Context
The use of Bulldozers on the accused of various violent incidents in the country has drawn ire from certain sections of the society who believe law shall take such decisions in a civilized society.
Relevance
GS-II: Functions and Responsibilities of the Union and the States
Dimensions of the Article
- Bulldozer justice
- When the state acts
- Fundamental rights
- An illegality
- Need for accountability
- Way Forward
Bulldozer justice
- The new conventions law seems to overlook the provocation of the tempter, but finds the tempted guilty.
- The guilty are then punished by a common judge, jury and executioner and also given double engine punishment: arrest, followed by arbitrary and retributive demolition of their residential accommodation, through what is now commonly referred to as bulldozer justice.
- Although there are adequate provisions in the Indian Penal Code for to act against any violator
When the state acts
- The Constitution of India permits only a peaceful assembly without arms
- Violence in protests cannot be justified under any circumstances, whatever the cause.
- But, as they say, violence begets violence. And so, the state comes down on the violent protesters with a heavy hand and the apocryphal iron fist made popular a couple of years ago by a learned Supreme Court judge.
- The state then uses its machinery, literally, in the form of bulldozers to demolish the residential premises of those believed to be indulging in violent protests.
- The long arm of the law is employed to identify the protestors and a list is prepared of those who need to be ‘taught a lesson’.
- A similar stratagem was used in 1984 following the assassination of Mrs. Indira Gandhi. Back then, we called it genocide, while today we call it ‘teaching a lesson’.
Fundamental rights
- Some of the violent protesters own a house or a shop or a stall but many do not.
- Two judgments of the Supreme Court from Uttar Pradesh consider shelter as a fundamental right. In U.P. Avas Evam Vikas Parishad vs Friends Coop. Housing Society Ltd (1996) it was held that “The right to shelter is a fundamental right, which springs from the right to residence assured in Article 19(1)(e) and the right to life under Article 21 (of the Constitution)”.
- In Chameli Singh vs State of Uttar Pradesh (1996) it was held that “The right to shelter when used as an essential requisite to the right to live should be deemed to have been guaranteed as a fundamental right”.
An illegality
- First, the state collected taxes for the so-called illegal construction. Was the illegality of construction condoned? If not, was not the state complicit in perpetuating the illegality and also earning out of it? Has any action been taken by the state against its complicit officials?

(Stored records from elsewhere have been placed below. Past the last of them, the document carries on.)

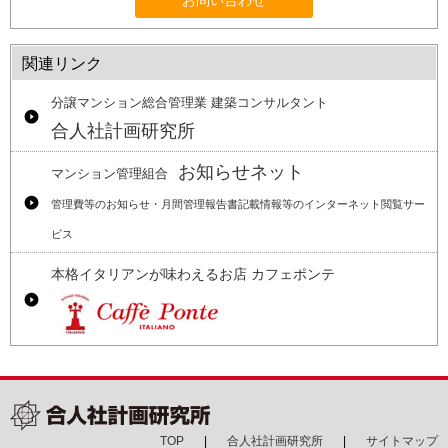
お問い合わせ
関連リンク
分譲マンション総合管理業 建築コンサルタント
合人社計画研究所
お知らせネット
マンション管理組合
管理費等のお知らせ・月間管理報告書記載情報等のインターネット閲覧サー
ビス
本格イタリアンが味わえるお店 カフェポンテ
TOP
合人社計画研究所
サイトマップ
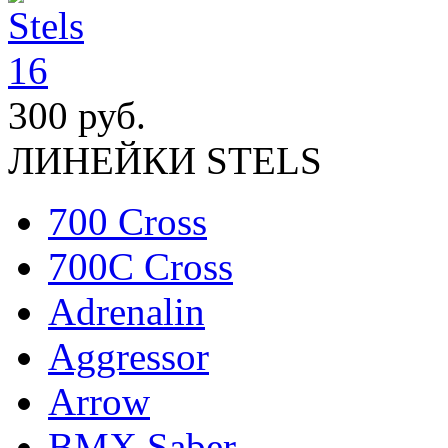
300 руб.
ЛИНЕЙКИ STELS
700 Cross
700C Cross
Adrenalin
Aggressor
Arrow
BMX Saber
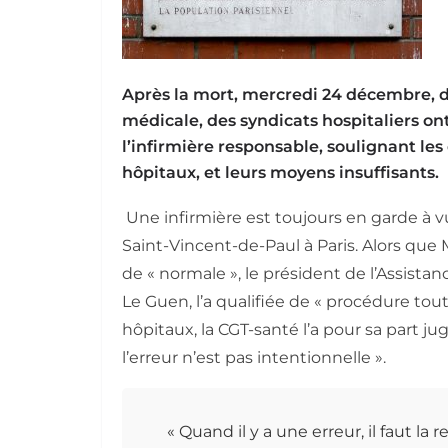
Après la mort, mercredi 24 décembre, d’
médicale, des syndicats hospitaliers on
l’infirmière responsable, soulignant les 
hôpitaux, et leurs moyens insuffisants.
Une infirmière est toujours en garde à vu
Saint-Vincent-de-Paul à Paris. Alors que
de « normale », le président de l’Assist
Le Guen, l’a qualifiée de « procédure tout
hôpitaux, la CGT-santé l’a pour sa part j
l’erreur n’est pas intentionnelle ».
« Quand il y a une erreur, il faut la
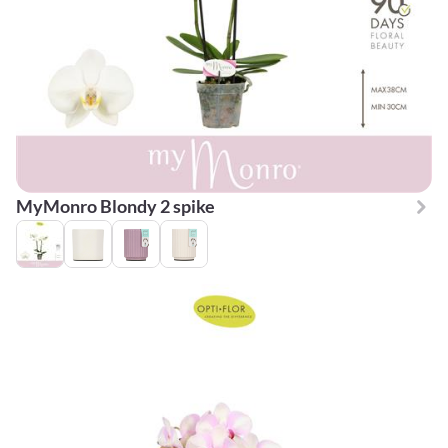
MyMonro Blondy 2 spike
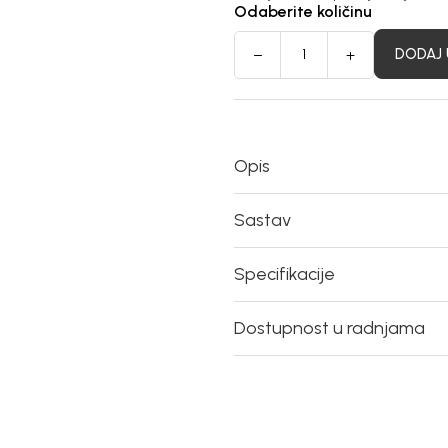
Odaberite količinu
DODAJ 
Opis
Sastav
Specifikacije
Dostupnost u radnjama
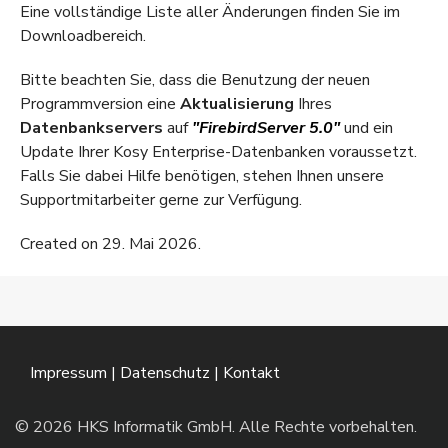
Eine vollständige Liste aller Änderungen finden Sie im
Downloadbereich
.
Bitte beachten Sie, dass die Benutzung der neuen
Programmversion eine
Aktualisierung
Ihres
Datenbankservers
auf
"FirebirdServer 5.0"
und ein
Update Ihrer Kosy Enterprise-Datenbanken voraussetzt.
Falls Sie dabei Hilfe benötigen, stehen Ihnen unsere
Supportmitarbeiter gerne zur Verfügung.
Created on 29. Mai 2026.
Impressum
|
Datenschutz
|
Kontakt
© 2026 HKS Informatik GmbH. Alle Rechte vorbehalten.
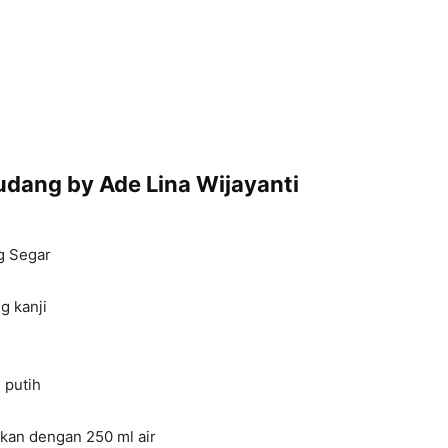
dang by Ade Lina Wijayanti
g Segar
g kanji
 putih
utkan dengan 250 ml air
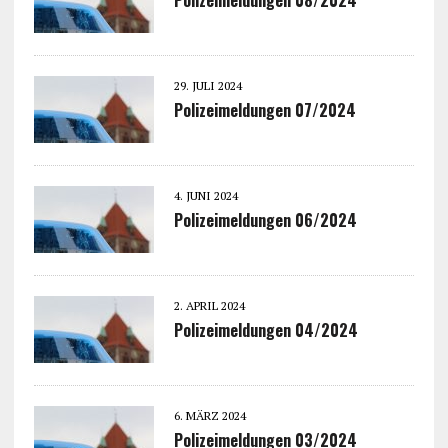
29. JULI 2024
Polizeimeldungen 07/2024
4. JUNI 2024
Polizeimeldungen 06/2024
2. APRIL 2024
Polizeimeldungen 04/2024
6. MÄRZ 2024
Polizeimeldungen 03/2024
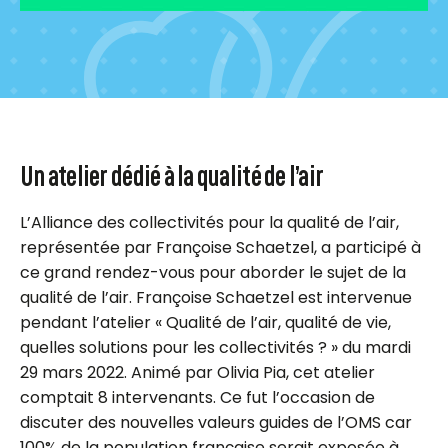
Un atelier dédié à la qualité de l’air
L’Alliance des collectivités pour la qualité de l’air,
représentée par Françoise Schaetzel, a participé à
ce grand rendez-vous pour aborder le sujet de la
qualité de l’air. Françoise Schaetzel est intervenue
pendant l’atelier « Qualité de l’air, qualité de vie,
quelles solutions pour les collectivités ? » du mardi
29 mars 2022. Animé par Olivia Pia, cet atelier
comptait 8 intervenants. Ce fut l’occasion de
discuter des nouvelles valeurs guides de l’OMS car
100% de la population française serait exposée à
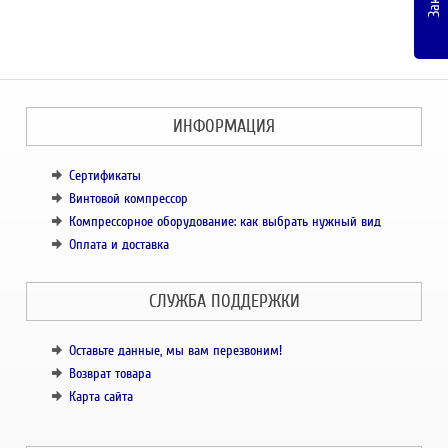
ИНФОРМАЦИЯ
Сертификаты
Винтовой компрессор
Компрессорное оборудование: как выбрать нужный вид
Оплата и доставка
СЛУЖБА ПОДДЕРЖКИ
Оставьте данные, мы вам перезвоним!
Возврат товара
Карта сайта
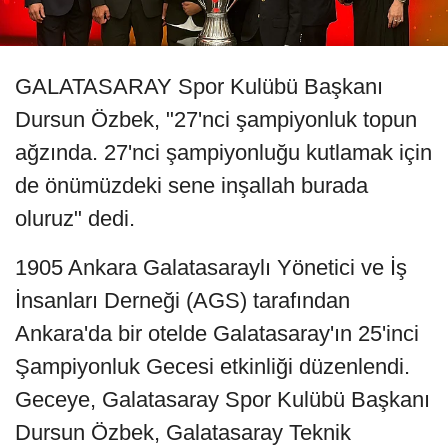
GALATASARAY Spor Kulübü Başkanı
Dursun Özbek, "27'nci şampiyonluk topun
ağzında. 27'nci şampiyonluğu kutlamak için
de önümüzdeki sene inşallah burada
oluruz" dedi.
1905 Ankara Galatasaraylı Yönetici ve İş
İnsanları Derneği (AGS) tarafından
Ankara'da bir otelde Galatasaray'ın 25'inci
Şampiyonluk Gecesi etkinliği düzenlendi.
Geceye, Galatasaray Spor Kulübü Başkanı
Dursun Özbek, Galatasaray Teknik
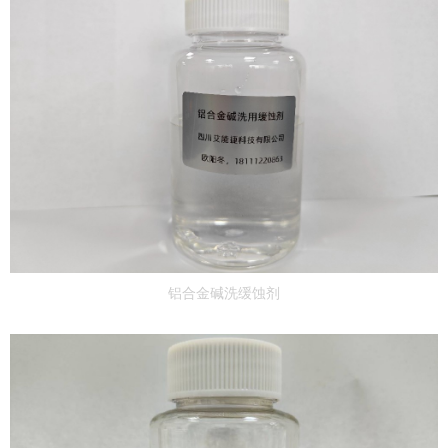
铝合金碱洗缓蚀剂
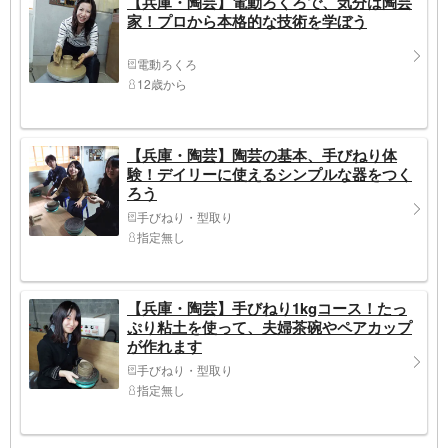
【兵庫・陶芸】電動ろくろで、気分は陶芸
家！プロから本格的な技術を学ぼう
電動ろくろ
12歳から
【兵庫・陶芸】陶芸の基本、手びねり体
験！デイリーに使えるシンプルな器をつく
ろう
手びねり・型取り
指定無し
【兵庫・陶芸】手びねり1kgコース！たっ
ぷり粘土を使って、夫婦茶碗やペアカップ
が作れます
手びねり・型取り
指定無し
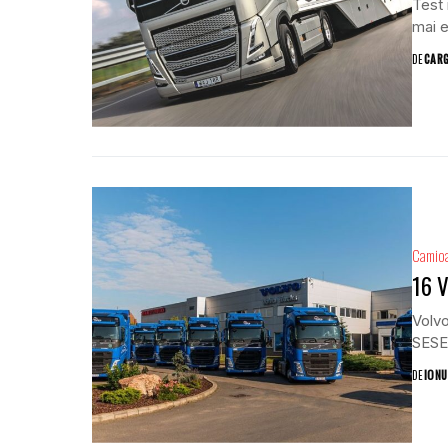
Test 
mai e
DE
CAR
Camio
16 V
Volvo
SESE 
DE
IONU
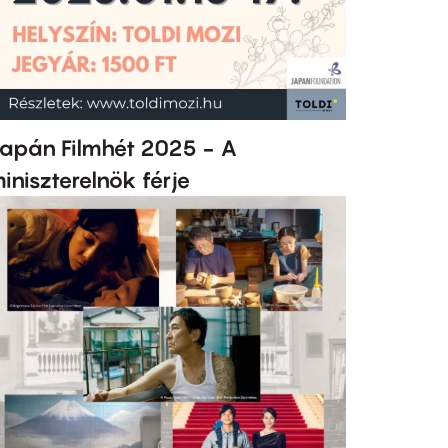
apán Filmhét 2025 - A
iniszterelnök férje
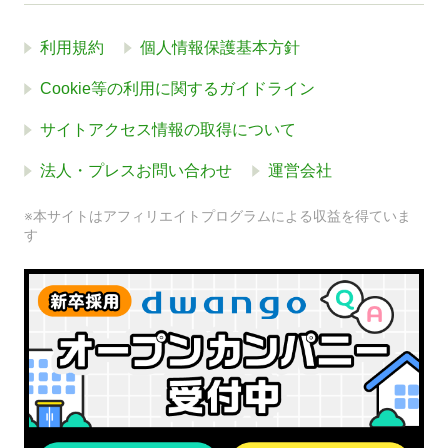
利用規約
個人情報保護基本方針
Cookie等の利用に関するガイドライン
サイトアクセス情報の取得について
法人・プレスお問い合わせ
運営会社
※本サイトはアフィリエイトプログラムによる収益を得ていま
す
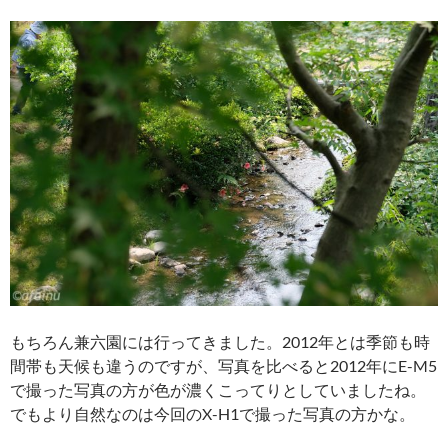
もちろん兼六園には行ってきました。2012年とは季節も時
間帯も天候も違うのですが、写真を比べると2012年にE-M5
で撮った写真の方が色が濃くこってりとしていましたね。
でもより自然なのは今回のX-H1で撮った写真の方かな。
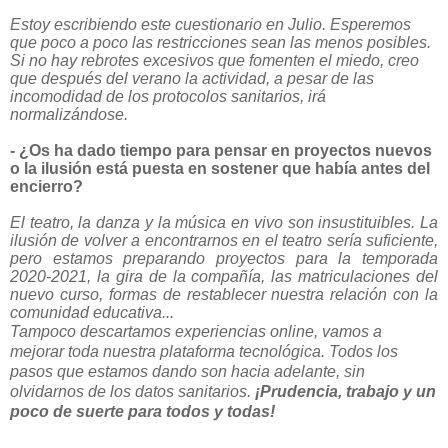
Estoy escribiendo este cuestionario en Julio. Esperemos
que poco a poco las restricciones sean las menos posibles.
Si no hay rebrotes excesivos que fomenten el miedo, creo
que después del verano la actividad, a pesar de las
incomodidad de los protocolos sanitarios, irá
normalizándose.
- ¿Os ha dado tiempo para pensar en proyectos nuevos
o la ilusión está puesta en
sostener que había antes del
encierro?
El teatro, la danza y la música en vivo son insustituibles. La
ilusión de volver a encontrarnos en el teatro sería suficiente,
pero estamos preparando proyectos para la temporada
2020-2021, la gira de la compañía, las matriculaciones del
nuevo curso, formas de restablecer nuestra relación con la
comunidad educativa...
Tampoco descartamos experiencias online, vamos a
mejorar toda nuestra plataforma tecnológica. Todos los
pasos que estamos dando son hacia adelante, sin
olvidarnos de los datos sanitarios.
¡Prudencia, trabajo y un
poco de suerte para todos y todas!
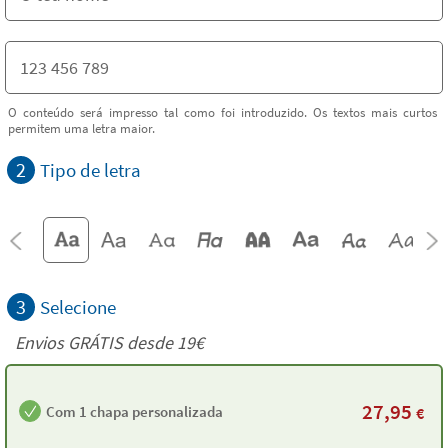
O conteúdo será impresso tal como foi introduzido. Os textos mais curtos
permitem uma letra maior.
2
Tipo de letra
3
Selecione
Envios GRÁTIS desde 19€
27,95
Com 1 chapa personalizada
€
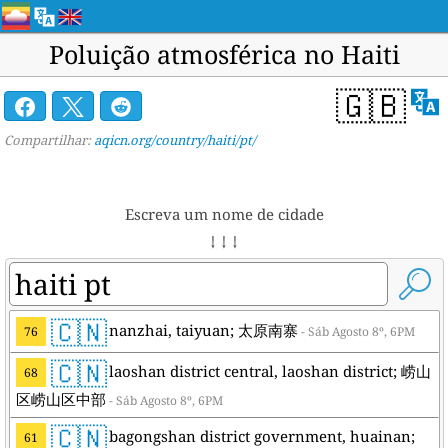
Poluição atmosférica no Haiti
🇬🇧
Compartilhar:
aqicn.org/country/haiti/pt/
Escreva um nome de cidade
↓ ↓ ↓
🇨🇳
nanzhai, taiyuan; 太原南寨
76
- Sáb Agosto 8º, 6PM
🇨🇳
laoshan district central, laoshan district; 崂山
68
区崂山区中部
- Sáb Agosto 8º, 6PM
🇨🇳
bagongshan district government, huainan;
61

- Second, the well settled principle requiring state action to be just, fair and reasonable mandates, in the absence of any terrible
- urgency, another opportunity to the accused to appear for the hearing. Why was this routine ‘another opportunity’ denied?
- Third, Demolition on a Sunday which is a government holiday. Even in NSA cases, the Supreme Court excludes Sundays for dealing with a representation against preventive detention.
- Fourth, the demolition order was pasted on the walls of the houses on Saturday night and the demolition took place on Sunday morning, giving no time to challenge the correctness of the demolition order in a court of law or file an appeal. Is this just, fair and reasonable?
- Fifth, In Teenu vs Govt. of NCT of Delhi (2022). UP Police were found to falsify documents, create false trials and other fraudulent practices which also malign their record.
Need for accountability
- First, the state should adequately compensate the ones whose houses have been demolished to enable them to rebuild their houses.
- Second, it should give them an equal amount of compensation for the mental distress caused to them and their families.
- Third, the officers concerned at all levels must be held accountable and punished enough to ‘teach them a lesson’. Accountability jurisprudence must take root in India and the culture of impunity banished.
- Fourth, disband the Uttar Pradesh State Human Rights Commission, a body that apparently sees no evil, hears no evil, and does no good.
- Fifth, the Rule of Law should be upheld.
Way Forward
Shakespeare, speaking through Angelo in Measure for Measure, asks a pertinent question that resonates even today: “The tempter or the tempted, who sins most?” In the law on sedition, the Supreme Court of India made it clear that the one inciting violence is the guilty person. Ergo, the tempter sins most. Hence, the law must take its course against tempters and must tame tempted from crossing the line.